Paul Standard, football coach at St. Pius in DeKalb County, says he was relieved recently to hear fellow coaches sharing stories about their struggles with the infection.

"I was like 'Thank God,' " Standard said. "I thought I was the only coach in America dealing with this."

While staph infections have been a part of high school athletics for years, coaches and trainers at some of Georgia's 400 high school programs are more worried this fall because of the evolution of Methicillin-resistant Staphylococcus Aureus, or MRSA.

Treatment plan needed
Staphylococcus aureus, staph, is a common germ that only causes harm when a wound provides an opening to invade the body. The MRSA staph infection also is resistant to common antibiotics such as oxacillin, penicillin and amoxicillin.

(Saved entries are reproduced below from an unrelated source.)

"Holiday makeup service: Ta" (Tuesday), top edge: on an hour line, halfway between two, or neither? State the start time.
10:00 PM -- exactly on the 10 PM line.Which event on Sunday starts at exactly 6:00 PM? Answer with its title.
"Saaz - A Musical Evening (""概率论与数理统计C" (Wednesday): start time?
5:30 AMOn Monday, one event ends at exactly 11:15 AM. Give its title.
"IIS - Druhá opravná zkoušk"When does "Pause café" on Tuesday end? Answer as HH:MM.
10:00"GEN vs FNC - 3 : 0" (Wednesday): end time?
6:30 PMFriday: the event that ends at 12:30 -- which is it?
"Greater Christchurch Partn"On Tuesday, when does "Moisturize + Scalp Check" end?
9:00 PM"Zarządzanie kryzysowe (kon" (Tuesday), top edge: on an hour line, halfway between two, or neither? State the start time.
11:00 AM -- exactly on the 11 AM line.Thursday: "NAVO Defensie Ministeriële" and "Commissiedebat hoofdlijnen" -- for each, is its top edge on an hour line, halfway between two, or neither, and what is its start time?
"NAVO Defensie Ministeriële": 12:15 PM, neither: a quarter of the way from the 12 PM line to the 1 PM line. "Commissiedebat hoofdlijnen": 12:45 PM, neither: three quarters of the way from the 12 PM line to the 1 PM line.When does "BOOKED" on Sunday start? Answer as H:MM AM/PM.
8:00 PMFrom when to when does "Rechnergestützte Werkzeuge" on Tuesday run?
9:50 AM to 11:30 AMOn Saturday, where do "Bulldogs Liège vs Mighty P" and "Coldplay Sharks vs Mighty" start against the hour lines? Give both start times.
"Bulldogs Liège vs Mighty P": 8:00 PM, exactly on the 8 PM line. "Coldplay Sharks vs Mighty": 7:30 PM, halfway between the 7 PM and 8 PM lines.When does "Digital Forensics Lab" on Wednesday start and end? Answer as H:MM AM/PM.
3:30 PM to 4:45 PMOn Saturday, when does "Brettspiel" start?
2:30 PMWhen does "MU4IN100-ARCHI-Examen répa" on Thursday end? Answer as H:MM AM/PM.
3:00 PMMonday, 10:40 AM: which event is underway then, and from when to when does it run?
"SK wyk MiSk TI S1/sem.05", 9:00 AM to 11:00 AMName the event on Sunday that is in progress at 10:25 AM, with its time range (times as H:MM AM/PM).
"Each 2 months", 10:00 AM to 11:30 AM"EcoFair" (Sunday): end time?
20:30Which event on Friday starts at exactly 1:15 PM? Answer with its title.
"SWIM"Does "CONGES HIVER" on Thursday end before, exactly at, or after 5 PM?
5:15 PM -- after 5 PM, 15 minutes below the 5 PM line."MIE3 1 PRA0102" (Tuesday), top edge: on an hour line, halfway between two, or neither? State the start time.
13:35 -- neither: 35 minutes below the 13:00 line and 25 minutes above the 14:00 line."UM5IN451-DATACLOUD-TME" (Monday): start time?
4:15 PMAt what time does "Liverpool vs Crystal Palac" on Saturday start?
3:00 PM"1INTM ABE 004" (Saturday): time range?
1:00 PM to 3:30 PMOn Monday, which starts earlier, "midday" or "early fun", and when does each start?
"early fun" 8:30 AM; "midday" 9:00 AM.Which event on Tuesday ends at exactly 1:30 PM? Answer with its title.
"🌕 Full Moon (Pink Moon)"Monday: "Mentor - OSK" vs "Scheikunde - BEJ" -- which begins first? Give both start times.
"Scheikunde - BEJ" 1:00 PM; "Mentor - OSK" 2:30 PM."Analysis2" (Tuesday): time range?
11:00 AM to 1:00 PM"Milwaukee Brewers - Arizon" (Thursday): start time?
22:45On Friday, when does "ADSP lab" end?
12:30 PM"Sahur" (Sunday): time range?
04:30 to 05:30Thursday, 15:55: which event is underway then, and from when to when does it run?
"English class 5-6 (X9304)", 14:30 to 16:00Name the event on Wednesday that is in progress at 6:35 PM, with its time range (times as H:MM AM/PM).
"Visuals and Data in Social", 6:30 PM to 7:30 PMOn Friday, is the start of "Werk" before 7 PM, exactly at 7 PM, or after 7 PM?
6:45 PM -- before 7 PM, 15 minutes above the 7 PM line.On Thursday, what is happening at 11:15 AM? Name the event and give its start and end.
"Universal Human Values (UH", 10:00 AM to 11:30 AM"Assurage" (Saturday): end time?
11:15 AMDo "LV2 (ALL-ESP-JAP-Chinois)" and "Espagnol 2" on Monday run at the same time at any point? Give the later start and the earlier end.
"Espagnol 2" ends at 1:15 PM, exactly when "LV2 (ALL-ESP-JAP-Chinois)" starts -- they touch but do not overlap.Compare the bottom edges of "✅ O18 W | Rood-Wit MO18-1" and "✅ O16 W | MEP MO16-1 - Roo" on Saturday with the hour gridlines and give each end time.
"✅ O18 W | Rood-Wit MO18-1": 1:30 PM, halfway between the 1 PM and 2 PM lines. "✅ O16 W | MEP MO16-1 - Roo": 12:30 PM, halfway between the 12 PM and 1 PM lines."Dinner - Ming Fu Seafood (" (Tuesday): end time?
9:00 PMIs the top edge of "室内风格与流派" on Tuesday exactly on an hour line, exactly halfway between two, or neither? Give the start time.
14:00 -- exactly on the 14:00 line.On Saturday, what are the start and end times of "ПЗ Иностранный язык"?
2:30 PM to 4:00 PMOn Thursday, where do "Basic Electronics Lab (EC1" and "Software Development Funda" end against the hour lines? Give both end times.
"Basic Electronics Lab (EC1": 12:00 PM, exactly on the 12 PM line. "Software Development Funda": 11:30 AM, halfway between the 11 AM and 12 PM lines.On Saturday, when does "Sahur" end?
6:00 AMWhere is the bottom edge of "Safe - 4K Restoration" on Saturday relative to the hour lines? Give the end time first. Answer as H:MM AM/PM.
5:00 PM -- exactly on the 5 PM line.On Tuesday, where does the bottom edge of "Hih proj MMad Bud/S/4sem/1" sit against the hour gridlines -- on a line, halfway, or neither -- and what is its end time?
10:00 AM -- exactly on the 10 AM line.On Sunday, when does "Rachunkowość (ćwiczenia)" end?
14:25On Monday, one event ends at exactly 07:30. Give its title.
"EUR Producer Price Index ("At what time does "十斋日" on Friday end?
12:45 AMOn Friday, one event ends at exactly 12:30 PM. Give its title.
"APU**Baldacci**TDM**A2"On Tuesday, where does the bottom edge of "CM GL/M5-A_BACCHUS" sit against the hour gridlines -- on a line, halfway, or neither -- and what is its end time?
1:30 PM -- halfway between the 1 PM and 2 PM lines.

Hageman said parents shouldn't be too alarmed if children get infected, because most can be treated with the proper antibiotics. But in rare cases, a staph infection can be deadly, which is why Hageman said it is vital for schools to have treatment procedures in place.

The infection is spread through direct contact with the bacteria, which live on items such as towels, razors, uniforms and an athlete's skin.

The direct skin-to-skin contact between football players, combined with the high frequency of abrasions and often poor hygiene habits of teenagers, makes high school athletes prime targets. Druid Hills trainer Gay Gardner said staph infections have not been an issue for the general school population, even youths in physical education classes.

"It's real common to get these breakouts of staph in football teams where there are dirty boys, and they're going out and hitting each other," Gardner said. "Anywhere they are together in close quarters, it's a problem. You are not seeing it a lot throughout the school."

At Starr's Mill, defensive lineman Kevin Farrow missed time when a bug bite developed into staph. Both cases at the Fayetteville school were the MRSA type, Earwood said.